_STATED GOAL:_ Convert the lines below into a Markdown table with two columns, No. and Line. Number each row in order and omit any blank lines.

Records from a data source
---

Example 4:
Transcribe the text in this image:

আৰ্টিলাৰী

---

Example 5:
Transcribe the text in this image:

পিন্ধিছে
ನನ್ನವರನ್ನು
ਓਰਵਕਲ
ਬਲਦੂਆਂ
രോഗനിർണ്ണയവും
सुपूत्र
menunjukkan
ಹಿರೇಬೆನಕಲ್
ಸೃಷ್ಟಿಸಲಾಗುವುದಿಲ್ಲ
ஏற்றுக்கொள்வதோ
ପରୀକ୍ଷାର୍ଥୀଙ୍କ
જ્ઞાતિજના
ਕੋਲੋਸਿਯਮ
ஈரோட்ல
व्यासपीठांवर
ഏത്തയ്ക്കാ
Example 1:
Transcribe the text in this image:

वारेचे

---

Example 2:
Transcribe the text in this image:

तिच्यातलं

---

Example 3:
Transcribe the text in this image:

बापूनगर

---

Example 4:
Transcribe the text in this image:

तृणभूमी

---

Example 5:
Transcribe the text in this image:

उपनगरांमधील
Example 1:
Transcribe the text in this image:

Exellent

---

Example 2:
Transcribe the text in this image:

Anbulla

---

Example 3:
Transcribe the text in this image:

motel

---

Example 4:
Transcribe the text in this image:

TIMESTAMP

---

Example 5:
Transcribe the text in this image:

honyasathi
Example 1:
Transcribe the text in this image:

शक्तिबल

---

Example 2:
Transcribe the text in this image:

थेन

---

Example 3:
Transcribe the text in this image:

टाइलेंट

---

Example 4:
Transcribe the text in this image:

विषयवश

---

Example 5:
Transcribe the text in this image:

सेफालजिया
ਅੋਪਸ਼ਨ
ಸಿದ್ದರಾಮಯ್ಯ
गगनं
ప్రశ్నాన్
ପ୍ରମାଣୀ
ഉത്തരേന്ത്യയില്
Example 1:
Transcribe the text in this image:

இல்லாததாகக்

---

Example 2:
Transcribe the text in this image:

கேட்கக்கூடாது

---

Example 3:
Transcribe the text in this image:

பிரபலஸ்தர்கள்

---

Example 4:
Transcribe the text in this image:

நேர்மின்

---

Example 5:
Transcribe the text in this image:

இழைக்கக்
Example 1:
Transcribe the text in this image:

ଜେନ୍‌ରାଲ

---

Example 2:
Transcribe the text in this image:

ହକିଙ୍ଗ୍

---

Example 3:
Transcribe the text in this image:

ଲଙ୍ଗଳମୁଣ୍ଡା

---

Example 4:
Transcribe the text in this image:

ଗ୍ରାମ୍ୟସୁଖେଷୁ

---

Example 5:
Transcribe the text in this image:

_TASK SOLUTION:_
| No. | Line |
|---|---|
| 1 | --- |
| 2 | Example 4: |
| 3 | Transcribe the text in this image: |
| 4 | আৰ্টিলাৰী |
| 5 | --- |
| 6 | Example 5: |
| 7 | Transcribe the text in this image: |
| 8 | পিন্ধিছে |
| 9 | ನನ್ನವರನ್ನು |
| 10 | ਓਰਵਕਲ |
| 11 | ਬਲਦੂਆਂ |
| 12 | രോഗനിർണ്ണയവും |
| 13 | सुपूत्र |
| 14 | menunjukkan |
| 15 | ಹಿರೇಬೆನಕಲ್ |
| 16 | ಸೃಷ್ಟಿಸಲಾಗುವುದಿಲ್ಲ |
| 17 | ஏற்றுக்கொள்வதோ |
| 18 | ପରୀକ୍ଷାର୍ଥୀଙ୍କ |
| 19 | જ્ઞાતિજના |
| 20 | ਕੋਲੋਸਿਯਮ |
| 21 | ஈரோட்ல |
| 22 | व्यासपीठांवर |
| 23 | ഏത്തയ്ക്കാ |
| 24 | Example 1: |
| 25 | Transcribe the text in this image: |
| 26 | वारेचे |
| 27 | --- |
| 28 | Example 2: |
| 29 | Transcribe the text in this image: |
| 30 | तिच्यातलं |
| 31 | --- |
| 32 | Example 3: |
| 33 | Transcribe the text in this image: |
| 34 | बापूनगर |
| 35 | --- |
| 36 | Example 4: |
| 37 | Transcribe the text in this image: |
| 38 | तृणभूमी |
| 39 | --- |
| 40 | Example 5: |
| 41 | Transcribe the text in this image: |
| 42 | उपनगरांमधील |
| 43 | Example 1: |
| 44 | Transcribe the text in this image: |
| 45 | Exellent |
| 46 | --- |
| 47 | Example 2: |
| 48 | Transcribe the text in this image: |
| 49 | Anbulla |
| 50 | --- |
| 51 | Example 3: |
| 52 | Transcribe the text in this image: |
| 53 | motel |
| 54 | --- |
| 55 | Example 4: |
| 56 | Transcribe the text in this image: |
| 57 | TIMESTAMP |
| 58 | --- |
| 59 | Example 5: |
| 60 | Transcribe the text in this image: |
| 61 | honyasathi |
| 62 | Example 1: |
| 63 | Transcribe the text in this image: |
| 64 | शक्तिबल |
| 65 | --- |
| 66 | Example 2: |
| 67 | Transcribe the text in this image: |
| 68 | थेन |
| 69 | --- |
| 70 | Example 3: |
| 71 | Transcribe the text in this image: |
| 72 | टाइलेंट |
| 73 | --- |
| 74 | Example 4: |
| 75 | Transcribe the text in this image: |
| 76 | विषयवश |
| 77 | --- |
| 78 | Example 5: |
| 79 | Transcribe the text in this image: |
| 80 | सेफालजिया |
| 81 | ਅੋਪਸ਼ਨ |
| 82 | ಸಿದ್ದರಾಮಯ್ಯ |
| 83 | गगनं |
| 84 | ప్రశ్నాన్ |
| 85 | ପ୍ରମାଣୀ |
| 86 | ഉത്തരേന്ത്യയില് |
| 87 | Example 1: |
| 88 | Transcribe the text in this image: |
| 89 | இல்லாததாகக் |
| 90 | --- |
| 91 | Example 2: |
| 92 | Transcribe the text in this image: |
| 93 | கேட்கக்கூடாது |
| 94 | --- |
| 95 | Example 3: |
| 96 | Transcribe the text in this image: |
| 97 | பிரபலஸ்தர்கள் |
| 98 | --- |
| 99 | Example 4: |
| 100 | Transcribe the text in this image: |
| 101 | நேர்மின் |
| 102 | --- |
| 103 | Example 5: |
| 104 | Transcribe the text in this image: |
| 105 | இழைக்கக் |
| 106 | Example 1: |
| 107 | Transcribe the text in this image: |
| 108 | ଜେନ୍‌ରାଲ |
| 109 | --- |
| 110 | Example 2: |
| 111 | Transcribe the text in this image: |
| 112 | ହକିଙ୍ଗ୍ |
| 113 | --- |
| 114 | Example 3: |
| 115 | Transcribe the text in this image: |
| 116 | ଲଙ୍ଗଳମୁଣ୍ଡା |
| 117 | --- |
| 118 | Example 4: |
| 119 | Transcribe the text in this image: |
| 120 | ଗ୍ରାମ୍ୟସୁଖେଷୁ |
| 121 | --- |
| 122 | Example 5: |
| 123 | Transcribe the text in this image: |